Exercise goal
Every line below should come back exactly as written, though the pictures stay out.

Records from a data source
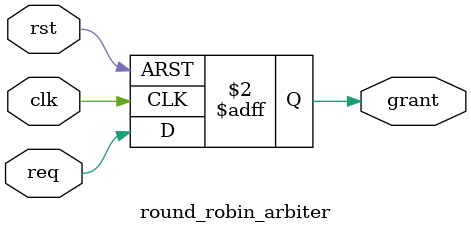
<source format=sv>
module round_robin_arbiter #(parameter NUM_CORES = 1) (
    input wire clk,
    input wire rst,
    input wire [NUM_CORES-1:0] req,
    output reg [NUM_CORES-1:0] grant
);

    generate
        if (NUM_CORES > 1) begin : multi_core
            reg [$clog2(NUM_CORES)-1:0] priority_reg; // Only declare when NUM_CORES > 1

            always @(posedge clk or posedge rst) begin
                if (rst) begin
                    grant <= {NUM_CORES{1'b0}};
                    priority_reg <= 0;
                end else begin
                    // Rotate priority
                    priority_reg <= (priority_reg + 1) % NUM_CORES;
                    // Grant access to the next requesting core
                    grant <= {NUM_CORES{1'b0}};
                    if (req[priority_reg])
                        grant[priority_reg] <= 1'b1;
                end
            end
        end else begin : single_core
            always @(posedge clk or posedge rst) begin
                if (rst) begin
                    grant <= {NUM_CORES{1'b0}};
                end else begin
                    grant <= req;
                end
            end
        end
    endgenerate

endmodule
</source>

Result
<source format=sv>
module round_robin_arbiter #(parameter NUM_CORES = 1) (
    input wire clk,
    input wire rst,
    input wire [NUM_CORES-1:0] req,
    output reg [NUM_CORES-1:0] grant
);

    generate
        if (NUM_CORES > 1) begin : multi_core
            reg [$clog2(NUM_CORES)-1:0] priority_reg; // Only declare when NUM_CORES > 1

            always @(posedge clk or posedge rst) begin
                if (rst) begin
                    grant <= {NUM_CORES{1'b0}};
                    priority_reg <= 0;
                end else begin
                    // Rotate priority
                    priority_reg <= (priority_reg + 1) % NUM_CORES;
                    // Grant access to the next requesting core
                    grant <= {NUM_CORES{1'b0}};
                    if (req[priority_reg])
                        grant[priority_reg] <= 1'b1;
                end
            end
        end else begin : single_core
            always @(posedge clk or posedge rst) begin
                if (rst) begin
                    grant <= {NUM_CORES{1'b0}};
                end else begin
                    grant <= req;
                end
            end
        end
    endgenerate

endmodule
</source>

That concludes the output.